The rebranding included renaming its project from Wellgreen to Nickel Shäw, a choice that recognises its partnership, commitment and close community ties with the Kluane First Nation as well as the fact that nickel is a fundamentally important part of the project. In the Southern Tutchone Kluane language, Shäw means big, and so the project—that hosts a measured and indicated resource of 2 billion pounds of nickel, 6 million ounces of PGMs and gold and 1 billion pounds of copper—is now called big nickel.
"With our previous name (Wellgreen Platinum), most people assumed that we were a pure platinum project but in fact the majority of the project revenues will be generated from nickel, some 53%, and the nickel will drive the production decision," president and CEO Diane Garrett said.
With Garrett stepping-up marketing, the company says the rebrand has been welcomed. "It has been received very well. Investors are really starting to move into the nickel-copper space — anything related to electric battery markets — and they see how unique the Nickel Shäw project is with its metal mix, great jurisdiction and access to infrastructure," she commented.
With demand for nickel increasing due to its role in lithium batteries, Garrett's strategy since taking over the helm of the company in 2016 is to focus project advancement towards a production decision rather than exploration. "Our focus this year is on refining the technical work, taking metallurgical testing to a prefeasibility level and then proceeding into PFS later this year," she said.
The company is currently in the midst of what could be project-defining metallurgical testing. Phase II metallurgical testing began in September 2017 with a focus on flowsheet optimisation and batch scale testing to determine the viability of producing a split concentrate, that is separate nickel and copper concentrates, rather than a single bulk concentrate. The nickel concentrate would also contain the PGM's and the copper concentrate would also contain the gold.
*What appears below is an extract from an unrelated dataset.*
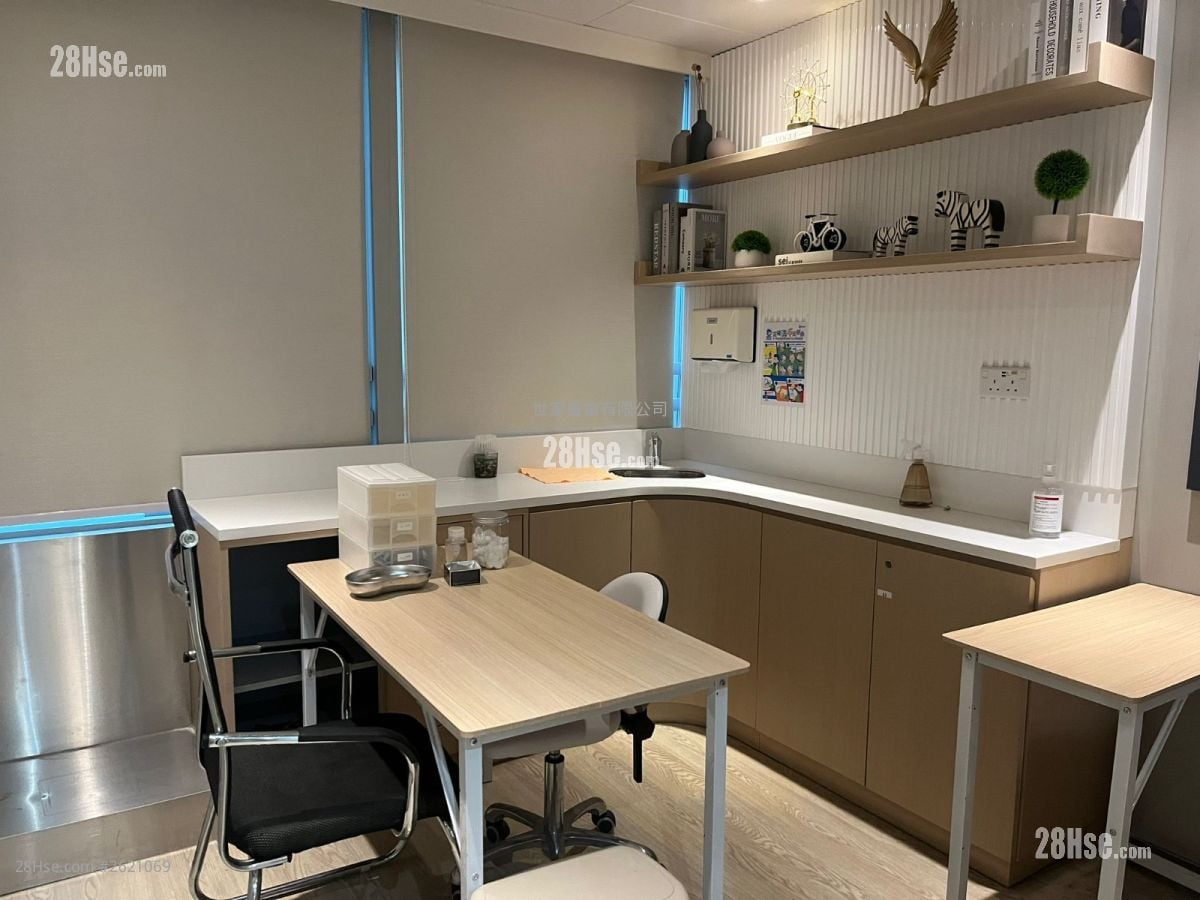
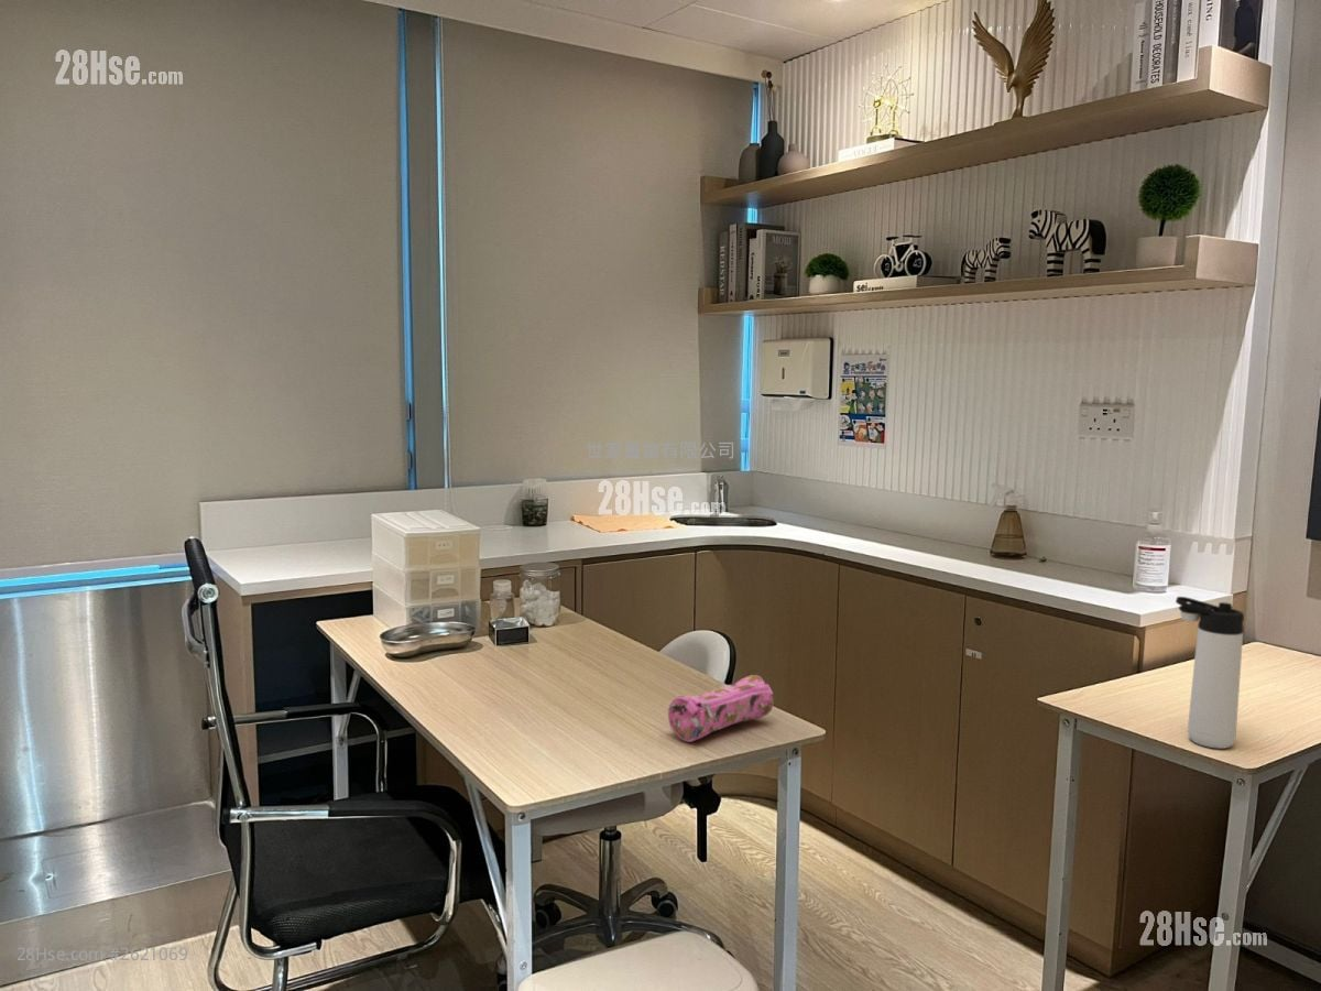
+ thermos bottle [1175,596,1245,750]
+ pencil case [667,674,775,743]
Earlier this year the company reported encouraging results that showed the potential viability of producing separate saleable copper and nickel concentrates, a development that could substantially improve potential project economics. The next stage of metallurgical testing to determine whether the production of separate nickel and copper concentrates is possible will be performed in a mini pilot plant, which replicates real world closed-circuit conditions, with the results due in May.
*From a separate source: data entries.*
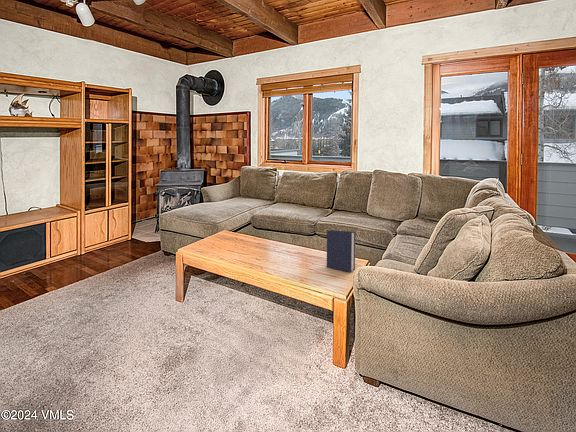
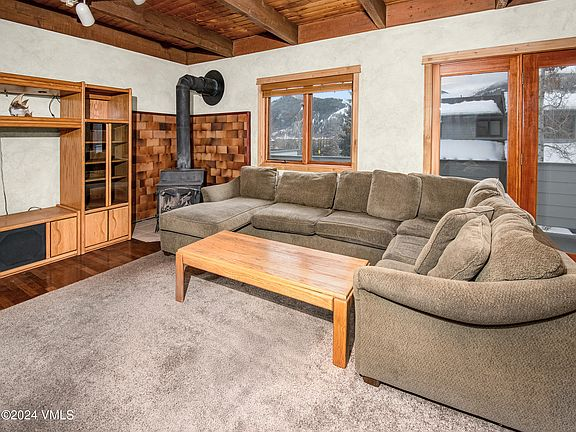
- hardback book [326,229,356,273]
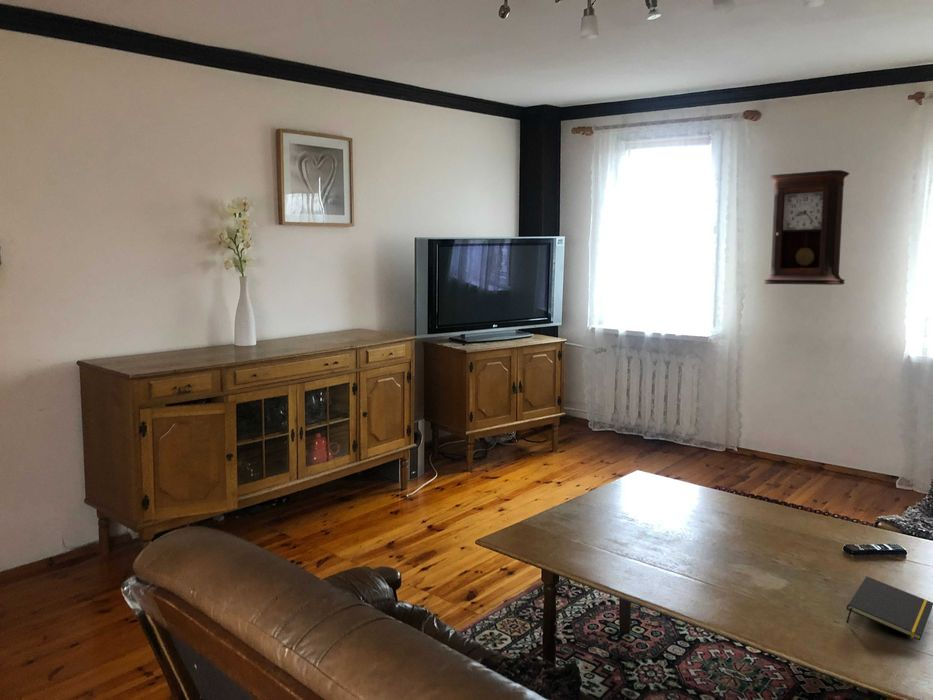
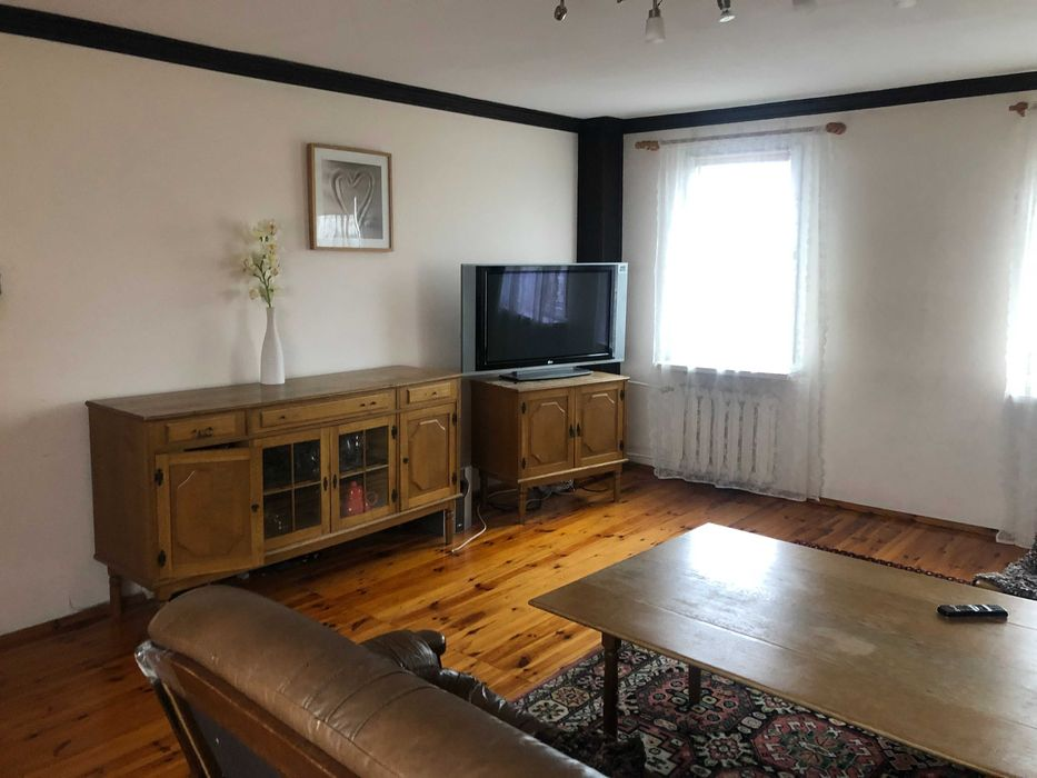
- pendulum clock [763,169,850,286]
- notepad [846,575,933,641]
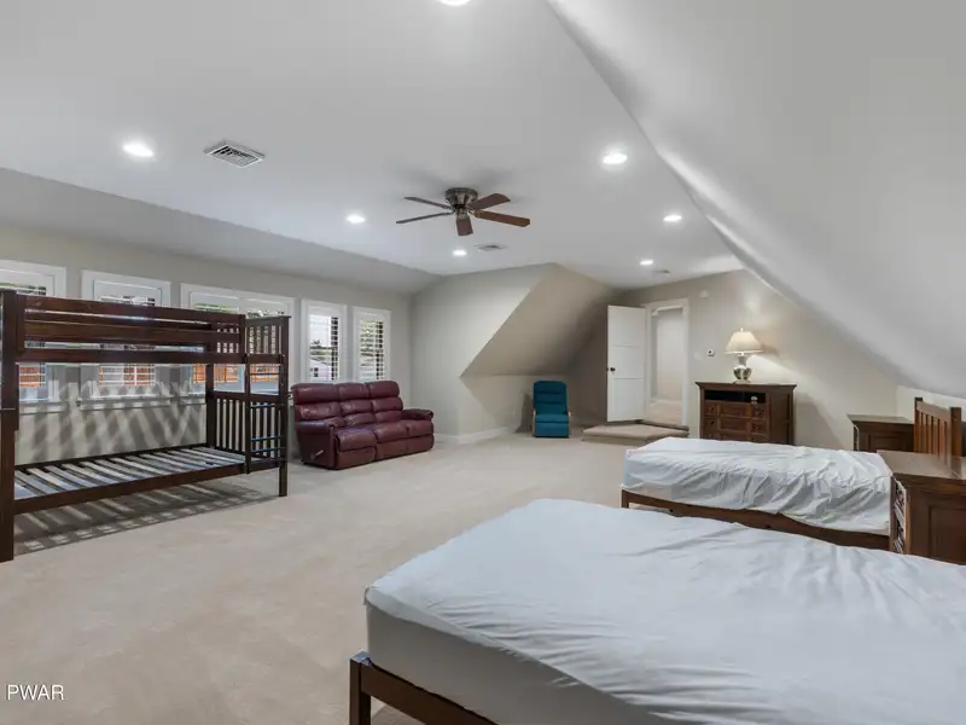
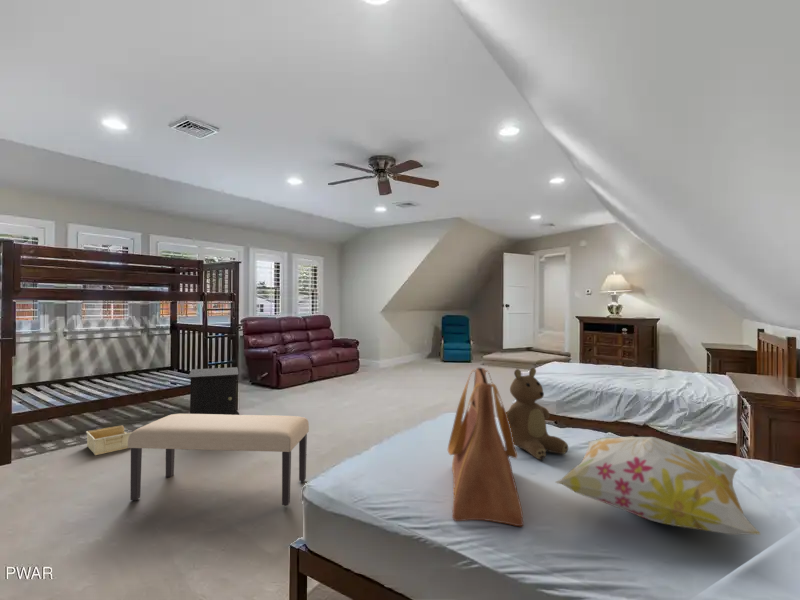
+ tote bag [447,367,525,527]
+ nightstand [187,366,241,415]
+ decorative pillow [555,435,761,536]
+ teddy bear [506,367,569,460]
+ bench [127,413,310,507]
+ storage bin [85,424,133,456]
"We are very excited about what we are seeing around the efforts to separate nickel and copper. We have already made progress in flowsheet refinements that have the potential to positively impact the project economics, including a coarser grind size and lower reagent costs; but if we can produce separate concentrates, we could see our copper payables nearly double versus what we would expect in a bulk concentrate," Garrett said.
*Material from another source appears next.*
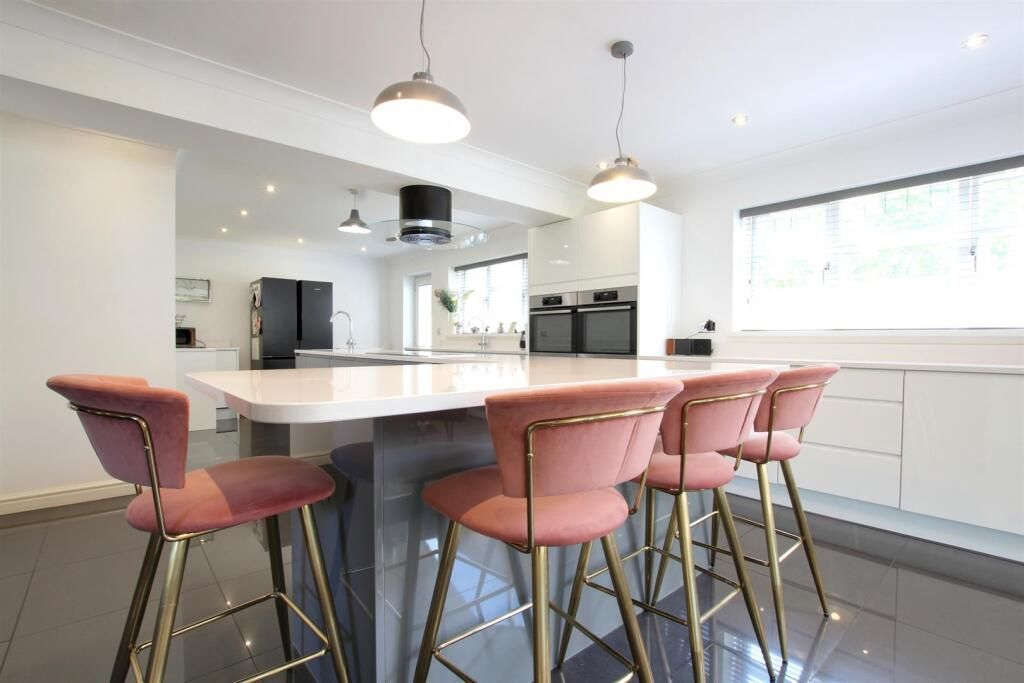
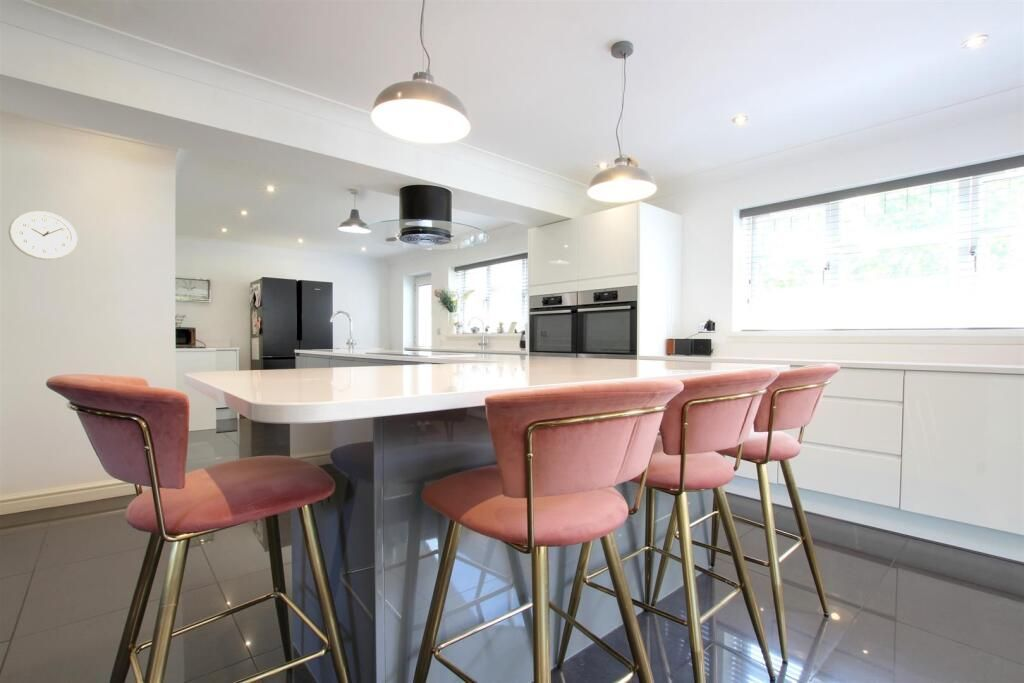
+ wall clock [7,210,78,261]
Another welcome kicker to potential project economics is the fact that the deposit contains over 120Mlb of cobalt, another metal that is used in lithium-ion batteries that has also experienced a sharp rise in price.
"Our cobalt will contribute approximately 1-3% of project revenues, which may not sound like much due to the large scale nature of our project, but taken relative to industry, 121 million pounds is a staggering amount," Garrett said.
Following the results of the metallurgical testwork in May, the company plans to work up the project mine plan and economics and then embark upon a PFS in the second half of 2018. Being able to produce split concentrates would bring copper-rich zones into the mine plan that wouldn't otherwise make the bulk concentrate cut.
With C$10 million (US$7.9 million) in the bank, the company is fully-funded for its 2018 work programme, but Garrett expects to do another equity raise at some point in the year, which she believes will be strongly supported by existing shareholders. "We have a very supportive shareholder base including Electrum, RCF, Tocqueville and other private institutions," she commented.
Garrett is also contemplating drilling this year although it has yet to be determined whether this will be geotechnical drilling as part of the PFS, regional exploration drilling, or a combination of both.
"Continued drilling on our deposit itself will not add a lot of immediate value as we already have a 20-25-year mine life, but we have three other targets with similar geophysical signatures as Nickel Shäw and drilling them could show real scale potential," she commented. "This past year we concluded a comprehensive ground based programme within the district including mapping to be followed up by additional geophysics this summer."
Location could prove to be the project's trump card. Yukon is increasingly establishing itself as a serious and workable mining jurisdiction with supportive government and local communities. The project site is just 14km from the Alaska Highway via an all-season access road, and from the highway it can transport directly to the deep-sea shipping ports of Haines and Skagway in Alaska, for direct shipping to Asia or to Europe, or it could also truck concentrate to a railhead in northern British Columbia for shipment to smelters in Ontario.